Wednesday, March 2, 2016

The Golden Rule Revisited

Let me return to a topic that I have discussed in the past -- the so-called golden rule.  It goes something along this line:  "treat others as you would want to be treated."  I won't go so far as to say it is a universal, but when we speak of a conscience, and behaving conscientiously, we have something like it in mind.  My conscience, for example, wouldn't allow me to rob and steal from others because I can easily enough imagine what it would be for them to rob and steal from me. This is not a guarantee that conscience will prevail, and the temptation to steal may be altogether too great to resist, and I may go through some mental machinations to "justify" the theft to myself, but at fundament, because I have simple empathy, I will know that I have treated another badly because I wouldn't want them to treat me in the same way.

From there, it might make some sense to call the basic social contract, as it were, an extended codification of the golden rule.  If we draw a veil of ignorance (in Rawl's sense) over a group of more or less rational human beings, and ask, "Should we have laws against "theft?" the answer is likely to be "yes" because few would want to be the prey of thieves.  From there, we develop the coercive power of the collective or state.   Laws without enforcement are, of course, empty, and so too the basic social contract always implies some coercive power for its enforcement.  If the law against theft is broken, we put people in jail.  We might mitigate those penalties based on the perpetrator or severity of the crime (an adolescent shoplifting a pack of gum) or extenuating circumstances (stealing food for a hungry child) but the consensus would still likely be a "wrong more or less excused."

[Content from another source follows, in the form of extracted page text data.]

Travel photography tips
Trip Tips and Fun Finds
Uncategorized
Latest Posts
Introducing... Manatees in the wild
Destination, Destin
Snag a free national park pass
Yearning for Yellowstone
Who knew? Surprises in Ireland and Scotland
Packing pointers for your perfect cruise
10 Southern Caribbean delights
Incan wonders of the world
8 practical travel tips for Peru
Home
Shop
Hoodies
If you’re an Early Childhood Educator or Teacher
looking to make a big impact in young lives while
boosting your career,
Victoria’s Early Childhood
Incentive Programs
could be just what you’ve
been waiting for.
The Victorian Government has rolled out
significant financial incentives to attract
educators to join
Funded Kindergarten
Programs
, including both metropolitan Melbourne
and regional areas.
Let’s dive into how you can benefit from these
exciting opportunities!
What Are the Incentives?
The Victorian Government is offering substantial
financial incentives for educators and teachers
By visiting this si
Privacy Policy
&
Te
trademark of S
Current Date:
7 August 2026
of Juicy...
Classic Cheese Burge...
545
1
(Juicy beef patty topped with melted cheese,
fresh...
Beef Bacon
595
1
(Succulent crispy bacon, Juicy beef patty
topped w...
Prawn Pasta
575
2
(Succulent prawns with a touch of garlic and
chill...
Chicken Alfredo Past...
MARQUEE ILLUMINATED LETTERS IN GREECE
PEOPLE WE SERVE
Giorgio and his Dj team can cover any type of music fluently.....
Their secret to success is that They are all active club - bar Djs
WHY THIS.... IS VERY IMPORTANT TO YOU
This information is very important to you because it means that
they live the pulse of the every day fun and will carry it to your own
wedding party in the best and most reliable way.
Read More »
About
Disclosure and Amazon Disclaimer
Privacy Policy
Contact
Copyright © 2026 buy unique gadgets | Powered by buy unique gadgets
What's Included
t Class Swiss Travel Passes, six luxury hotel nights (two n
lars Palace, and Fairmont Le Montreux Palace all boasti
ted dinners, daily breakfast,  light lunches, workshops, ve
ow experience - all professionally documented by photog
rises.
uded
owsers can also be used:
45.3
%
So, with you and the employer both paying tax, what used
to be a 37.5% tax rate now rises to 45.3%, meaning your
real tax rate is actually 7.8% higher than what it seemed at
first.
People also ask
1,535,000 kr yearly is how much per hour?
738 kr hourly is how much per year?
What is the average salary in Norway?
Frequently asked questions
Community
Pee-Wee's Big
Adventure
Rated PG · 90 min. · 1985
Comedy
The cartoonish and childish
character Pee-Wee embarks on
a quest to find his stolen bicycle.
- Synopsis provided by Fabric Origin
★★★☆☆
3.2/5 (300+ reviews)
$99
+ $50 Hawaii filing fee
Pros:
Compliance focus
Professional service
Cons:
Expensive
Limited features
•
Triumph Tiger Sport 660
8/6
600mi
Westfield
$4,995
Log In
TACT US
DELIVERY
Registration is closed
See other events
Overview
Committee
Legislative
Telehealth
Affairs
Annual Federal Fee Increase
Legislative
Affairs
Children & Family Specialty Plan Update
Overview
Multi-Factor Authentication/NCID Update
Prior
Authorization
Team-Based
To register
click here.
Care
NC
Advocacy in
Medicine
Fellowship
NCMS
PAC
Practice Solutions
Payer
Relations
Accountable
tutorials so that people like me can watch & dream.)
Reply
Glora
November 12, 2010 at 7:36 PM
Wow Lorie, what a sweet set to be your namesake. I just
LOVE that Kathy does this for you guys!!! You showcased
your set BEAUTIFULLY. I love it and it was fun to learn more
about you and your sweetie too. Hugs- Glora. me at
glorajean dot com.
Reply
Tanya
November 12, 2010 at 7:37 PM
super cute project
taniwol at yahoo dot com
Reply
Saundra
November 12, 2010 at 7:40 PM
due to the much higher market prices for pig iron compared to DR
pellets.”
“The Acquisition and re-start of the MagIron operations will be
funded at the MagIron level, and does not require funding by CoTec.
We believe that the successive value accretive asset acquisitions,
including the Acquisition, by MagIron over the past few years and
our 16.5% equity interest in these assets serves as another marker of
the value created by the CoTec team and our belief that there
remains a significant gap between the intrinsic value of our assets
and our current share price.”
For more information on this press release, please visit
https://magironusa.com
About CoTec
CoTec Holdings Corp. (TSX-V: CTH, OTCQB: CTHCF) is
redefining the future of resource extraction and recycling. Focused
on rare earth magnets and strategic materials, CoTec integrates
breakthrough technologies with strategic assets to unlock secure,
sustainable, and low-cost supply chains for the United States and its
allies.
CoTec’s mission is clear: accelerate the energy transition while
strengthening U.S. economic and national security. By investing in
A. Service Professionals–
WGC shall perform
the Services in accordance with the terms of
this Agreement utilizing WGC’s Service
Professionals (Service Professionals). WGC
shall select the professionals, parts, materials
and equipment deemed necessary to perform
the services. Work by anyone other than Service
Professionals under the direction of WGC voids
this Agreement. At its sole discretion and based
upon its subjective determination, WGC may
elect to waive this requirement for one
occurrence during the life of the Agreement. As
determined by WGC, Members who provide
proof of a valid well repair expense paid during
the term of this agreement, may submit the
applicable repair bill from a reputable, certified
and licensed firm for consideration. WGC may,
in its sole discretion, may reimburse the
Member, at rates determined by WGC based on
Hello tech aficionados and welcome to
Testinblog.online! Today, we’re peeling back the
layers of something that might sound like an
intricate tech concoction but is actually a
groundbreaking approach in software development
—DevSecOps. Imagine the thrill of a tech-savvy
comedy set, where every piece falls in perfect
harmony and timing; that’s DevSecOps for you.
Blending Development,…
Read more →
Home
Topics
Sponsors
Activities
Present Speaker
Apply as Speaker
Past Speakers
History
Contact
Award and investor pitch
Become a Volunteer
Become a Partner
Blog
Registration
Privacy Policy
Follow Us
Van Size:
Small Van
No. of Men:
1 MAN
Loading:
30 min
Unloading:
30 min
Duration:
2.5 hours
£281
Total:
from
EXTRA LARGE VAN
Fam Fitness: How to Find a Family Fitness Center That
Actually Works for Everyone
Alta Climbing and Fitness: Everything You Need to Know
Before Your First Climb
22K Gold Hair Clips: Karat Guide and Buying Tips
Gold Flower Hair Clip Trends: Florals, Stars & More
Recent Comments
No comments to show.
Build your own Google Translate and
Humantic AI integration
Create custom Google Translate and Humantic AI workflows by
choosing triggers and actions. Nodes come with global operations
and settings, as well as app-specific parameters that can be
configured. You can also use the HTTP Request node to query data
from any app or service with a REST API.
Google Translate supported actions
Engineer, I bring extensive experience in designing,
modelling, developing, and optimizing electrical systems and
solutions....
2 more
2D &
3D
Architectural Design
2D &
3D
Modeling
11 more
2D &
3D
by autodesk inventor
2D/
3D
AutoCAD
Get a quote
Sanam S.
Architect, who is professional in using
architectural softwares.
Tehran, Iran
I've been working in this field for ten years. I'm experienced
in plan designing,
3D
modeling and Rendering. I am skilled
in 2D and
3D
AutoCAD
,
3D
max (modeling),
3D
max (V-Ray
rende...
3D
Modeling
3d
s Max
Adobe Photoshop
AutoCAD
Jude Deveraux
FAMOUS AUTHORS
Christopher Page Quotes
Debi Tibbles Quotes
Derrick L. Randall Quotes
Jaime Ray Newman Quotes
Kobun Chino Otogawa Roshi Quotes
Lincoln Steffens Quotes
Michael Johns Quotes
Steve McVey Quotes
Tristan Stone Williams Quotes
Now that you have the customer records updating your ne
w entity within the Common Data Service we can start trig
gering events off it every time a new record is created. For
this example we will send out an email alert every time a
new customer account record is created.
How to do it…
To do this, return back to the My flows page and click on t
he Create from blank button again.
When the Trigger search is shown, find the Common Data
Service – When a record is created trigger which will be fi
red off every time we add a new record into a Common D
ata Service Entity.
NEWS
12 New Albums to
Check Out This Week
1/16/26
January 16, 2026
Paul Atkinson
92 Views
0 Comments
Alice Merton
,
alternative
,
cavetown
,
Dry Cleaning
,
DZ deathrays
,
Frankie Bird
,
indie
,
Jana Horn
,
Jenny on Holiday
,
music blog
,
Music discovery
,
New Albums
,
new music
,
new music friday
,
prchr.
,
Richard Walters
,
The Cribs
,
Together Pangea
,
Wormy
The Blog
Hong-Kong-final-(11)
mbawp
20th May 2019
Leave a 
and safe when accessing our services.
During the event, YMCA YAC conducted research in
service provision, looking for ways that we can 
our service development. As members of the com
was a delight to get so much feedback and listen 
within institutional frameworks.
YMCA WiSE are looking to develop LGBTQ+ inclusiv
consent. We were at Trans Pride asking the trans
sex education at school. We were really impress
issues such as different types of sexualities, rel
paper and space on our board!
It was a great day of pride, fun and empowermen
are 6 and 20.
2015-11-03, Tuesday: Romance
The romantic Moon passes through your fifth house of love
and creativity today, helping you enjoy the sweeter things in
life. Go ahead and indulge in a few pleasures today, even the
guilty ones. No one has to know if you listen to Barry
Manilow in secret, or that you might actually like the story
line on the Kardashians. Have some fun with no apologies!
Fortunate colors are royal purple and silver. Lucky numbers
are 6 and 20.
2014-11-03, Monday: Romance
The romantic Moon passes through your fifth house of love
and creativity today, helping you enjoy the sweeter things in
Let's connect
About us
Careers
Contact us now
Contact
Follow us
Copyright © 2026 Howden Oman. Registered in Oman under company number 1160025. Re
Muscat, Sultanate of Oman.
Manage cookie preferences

From there, it might make some sense to talk about our "duty" to the social contract as a duty to conscience.  If we enjoy the protection of the state against thievery, then we have a reciprocal duty or obligation to avoid thieving ourselves.  This duty and obligation exist independently of the coercive power.  Again, if we draw the veil of ignorance over a group of more less rational human beings, and ask, "if there is absolutely no danger of being discovered, should one break the law and steal?" the consensus is still likely to be "no, one still should not steal."  The absence of enforcement, for whatever reason, is not a mitigating factor.   The absence of enforcement is not a guarantee that conscience will fail, but it does magnify the temptation.  As I've indicated elsewhere, I have a rather low, rather Hobbesian opinion of mankind in general, and it doesn't take much in the way of magnification to make a temptation against the dictates of conscience to great to resist.

If we enjoy the protection of the state against thievery, we also have a duty or obligation in another sense as well.  We must, as it were, pay our taxes to provide the state with the means to provide that protection.  The "justice system," as it were, does not come free.  The codification of the golden rule, so to speak, always exacts a corresponding tax for its enforcement.  A tax, without the coercive power of its collection, is likewise empty.  And so on ...

So there you have it.  Well, almost.  From there, of course, it grows almost infinitely more complex.  The first level of complication is the notion of freedom.  There are, of course, two types of freedom -- the positive "freedom to" and the negative "freedom from."  The social contract, as it is described above, is the abnegation of positive freedom.  We give up, to one extent or another, our freedom to commit thievery and subject ourselves to the coercive power of the state in order to achieve a freedom from the fear of thievery.    At the one extreme, absolute positive freedom, giving up none of one's freedom to act, is the war of all against all.  Assuming that, in the war of all against all, the strongest will prevail, the vast majority will want nothing more than negative freedom -- that is to say, freedom from the coercive power of the strongest.  At the other extreme, there are enough dystopian novels to suggest that absolute negative freedom, the complete abnegation of positive freedom in order to free one's self from everything, is death.